Some smelt like this are caught by ice anglers, but few run spawning streams now.
One of the great mysteries of the past 25 years is the seemingly near extinction of Great Lakes smelt. They aren't extinct but one couldn't prove it by the successful spawning runs over past 25 years.
My first year at The Detroit News as their full-time staff outdoor writer came with a hire-in date of April 21, 1980. A night or two later I went smelt dipping at what was the greatest smelt hotspot of all time.
Tons of smelt were taken at the peak of the runs.
Ontario residents could use seines to take smelt at that time, on their waters, and two or three good men on a seine net would get so many fish with one swipe they couldn't lift it from the water. Nonresident visitors to the popular Ontario netting site were limited to the use of hand dip nets.
That was fine because anyone with a dip net could take more smelt in two hours than could be eaten in a year. My first visit found me done netting after two dips. I had 50 pounds of smelt, and some of my new co-workers at the newspaper asked me to bring them some smelt for dinner.
I did, and kept about 10 pounds for myself. A few days later I was dipping smelt at the old Singing Bridge on US-23 near AuGres, Michigan. It was the usual rowdy crowd; people getting drunk, eating live smelt, falling into Lake Huron, and in general, making complete idiots of themselves.
Smelt hotspots were many throughout Michigan and Ontario.
Smelt seemed to hang around for four or five more years, and then it was as if someone had flipped the switch. Smelt disappeared from Point Pelee, from the Detroit and St. Clair rivers near Detroit, and some key locations like the old Singing Bridge (years ago it hummed when a car crossed over it) and the AuSable River mouth showed signs of decline.
Next came Lake Michigan. The big runs off the Platte River, Otter Creek and the Frankfort piers and much farther south, tapered off, and two years later people who once dipped at Saugatuck and South Haven complained of few or no smelt.
I heard of a few good dipping nights on Lake Superior near the Keweenaw Peninsula, and some tiny streams that enter Lake Michigan near Manistique provided fair dipping. But, when compared to the great spring nights of 25-35 years ago, smelt numbers have plummeted.
I still hear tales there are lots of smelt in the Great Lakes, but if so, very few are spawning in tributary streams anymore. Where have all the huge smelt schools gone? Are they spawning in the big lake?
Lots of questions but mighty few answers.
I'm just an outdoor writer who tries to keep up with things. Many smelt disappeared before zebra mussels appeared, but many more have disappeared since their arrival. Are the lakes too clean to hold smelt?
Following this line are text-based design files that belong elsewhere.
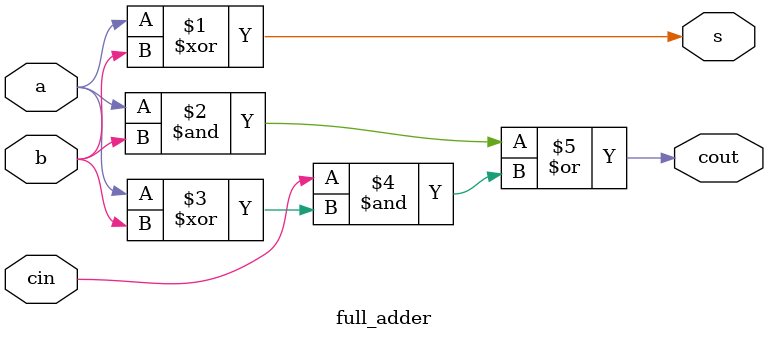
<source format=sv>
module top_module (
	input [3:0] x,
	input [3:0] y,
	output [4:0] sum
);

// Internal wire declaration
wire [3:0] carry;
wire [3:0] sum_temp;

// Instantiate full adders
full_adder adder0(.a(x[0]), .b(y[0]), .cin(1'b0), .s(sum_temp[0]), .cout(carry[0]));
full_adder adder1(.a(x[1]), .b(y[1]), .cin(carry[0]), .s(sum_temp[1]), .cout(carry[1]));
full_adder adder2(.a(x[2]), .b(y[2]), .cin(carry[1]), .s(sum_temp[2]), .cout(carry[2]));
full_adder adder3(.a(x[3]), .b(y[3]), .cin(carry[2]), .s(sum_temp[3]), .cout(carry[3]));

// Assign sum and overflow bit
assign sum = {carry[3], sum_temp};

endmodule
module full_adder (
	input a,
	input b,
	input cin,
	output s,
	output cout
);

// Implement XOR gate
assign s = a ^ b;

// Implement AND gates
assign cout = (a & b) | (cin & (a ^ b));

endmodule

</source>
Is there too little forage for baby smelt to feed on? Are smelt in a state of slow depletion. Should the ever-unpopular cormorant take the blame?
Many dippers have taken smelt over the years, but in the early 1980s when smelt numbers were high, they were high everywhere. When they crashed, even where netting wasn't popular, they seem to have vanished.
Smelt dipping (or as some hardcore drunks called it –– smelt drinking) when a run of fish moved in, the cry went up: "The smelt are running!"
Seldom is that cry heard these days. No one seems to have a handle on the topic, but many suspect changes in water quality, the accidental introduction of foreign exotic species such as round goby, etc., and others feel smelt numbers are a cyclic up-and-down thing.
Smelt are cyclic but this lack of fish is of great concern.
One thing is certain: few areas attract huge smelt numbers anymore. A few diehard dippers still go out, and measure their catch as successful if they take enough fish for one meal.
If this is a cyclic phenomenon, I hope it gets it out of its system soon, and allow smelt numbers to rebound. And then, perhaps if enough old goats like me are still around, we may once again thrill to the dippers' rallying cry: "The smelt are running!"